The statutes cited in the sentences are left over from Soviet times, banning opposition to the government or president. Sentences range up to 20 years against those who have never been connected of violent acts.
New York-based Human Rights Watch has called on the U.S. government to label Uzbekistan as a "country of particular concern" under the International Religious Freedom Act, meaning that closer ties would be conditional on improving the situation.
Rachel Denber, deputy director of the Europe and Central Asia division of Human Rights Watch, says the religious discrimination goes beyond those imprisoned, and that even relatives are targeted in "hate rallies" or harassed and arrested.

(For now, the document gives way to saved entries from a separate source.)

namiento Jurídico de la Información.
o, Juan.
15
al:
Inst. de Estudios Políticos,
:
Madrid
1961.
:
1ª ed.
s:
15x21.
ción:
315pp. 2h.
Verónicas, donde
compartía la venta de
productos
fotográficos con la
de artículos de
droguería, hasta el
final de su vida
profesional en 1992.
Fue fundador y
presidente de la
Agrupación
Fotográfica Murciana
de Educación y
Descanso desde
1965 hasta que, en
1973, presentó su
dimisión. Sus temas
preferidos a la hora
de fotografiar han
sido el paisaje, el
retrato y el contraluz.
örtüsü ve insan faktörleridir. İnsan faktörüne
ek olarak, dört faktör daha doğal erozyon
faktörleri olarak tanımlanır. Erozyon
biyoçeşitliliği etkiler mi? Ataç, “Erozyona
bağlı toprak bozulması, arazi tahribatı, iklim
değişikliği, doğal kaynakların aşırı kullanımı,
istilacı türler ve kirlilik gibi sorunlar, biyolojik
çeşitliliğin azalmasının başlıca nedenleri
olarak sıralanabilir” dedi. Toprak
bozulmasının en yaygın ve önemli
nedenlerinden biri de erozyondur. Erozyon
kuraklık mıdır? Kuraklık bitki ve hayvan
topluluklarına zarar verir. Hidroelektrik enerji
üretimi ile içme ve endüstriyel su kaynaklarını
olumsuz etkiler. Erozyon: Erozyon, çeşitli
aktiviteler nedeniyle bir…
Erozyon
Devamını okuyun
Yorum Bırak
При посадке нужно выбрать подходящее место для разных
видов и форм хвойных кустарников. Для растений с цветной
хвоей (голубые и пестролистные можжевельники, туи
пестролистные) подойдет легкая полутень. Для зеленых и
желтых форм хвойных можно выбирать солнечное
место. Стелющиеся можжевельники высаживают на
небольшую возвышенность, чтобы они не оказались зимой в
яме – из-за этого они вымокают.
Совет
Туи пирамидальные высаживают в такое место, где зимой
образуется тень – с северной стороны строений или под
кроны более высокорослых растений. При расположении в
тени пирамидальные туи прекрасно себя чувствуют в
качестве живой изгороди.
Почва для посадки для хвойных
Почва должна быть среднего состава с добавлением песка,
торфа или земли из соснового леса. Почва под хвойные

"This policy serves to marginalize and alienate thousands of people," she said.
There was a brief period of relaxed religious freedom just after Uzbekistan's 1991 independence from the Soviet Union, when independent imams opened mosques separate from the Muslim Board.
But by the mid-1990s, the government started viewing unaffiliated mosques as a potential source of opposition to the secular establishment and begun shutting them down. The government was nervous about religious extremism spilling over from neighboring Afghanistan and Tajikistan, which suffered a five-year civil war between the secular government and mostly Islamic opposition. One key independent Islamic group, Hizb ut-Tahrir, has called for establishing an Islamic state through peaceful means.
After unsolved murders of several policeman and government officials in December 1997, the crackdown intensified, with arrests of men even for merely wearing beards as a sign of their faith.
Decades of secular living under the Soviets have yet to wear off. In the main cities, women wear miniskirts and makeup - not veils. Vodka is the national drink, and the calls to prayer five times a day in Muslim countries are rare in Uzbek cities.
A series of bombings in 1999 in the capital, Tashkent, added further momentum to the campaign, along with fighting by the Islamic Movement of Uzbekistan - a terror group connected to bin Laden. The group was blamed for the bombings.
The Sept. 11 attacks in the United States have been viewed by Karimov as a justification for his crackdown - and a chance for closer contacts with Washington by possibly playing host to American troops for retaliatory strikes on Afghanistan.
Pro-government Muslim groups have also taken the same line.
"Terrorists in Chechnya, in Uzbekistan, in the United States and in any other part of our planet are first of all criminals and the earth should burn under their feet," Mufti Abdurashid Bakhromov, head of the Muslim Spiritual Administration, said last week.
At the Khastimom mosque, those leaving prayers insist that freedom of religion exists here - if only with some limits.
"If you only pray and are not involved in any dangerous parties, it's free," said Abdugabbor, a 25-year-old pharmaceutical company worker who gave only his first name.
Those who visit human rights activist Ardzinov at his apartment receive a souvenir, a pamphlet titled "Human Rights and Democracy in Uzbekistan." The 10 pages are all blank, except for the last page that offers a pessimistic message: "To be continued."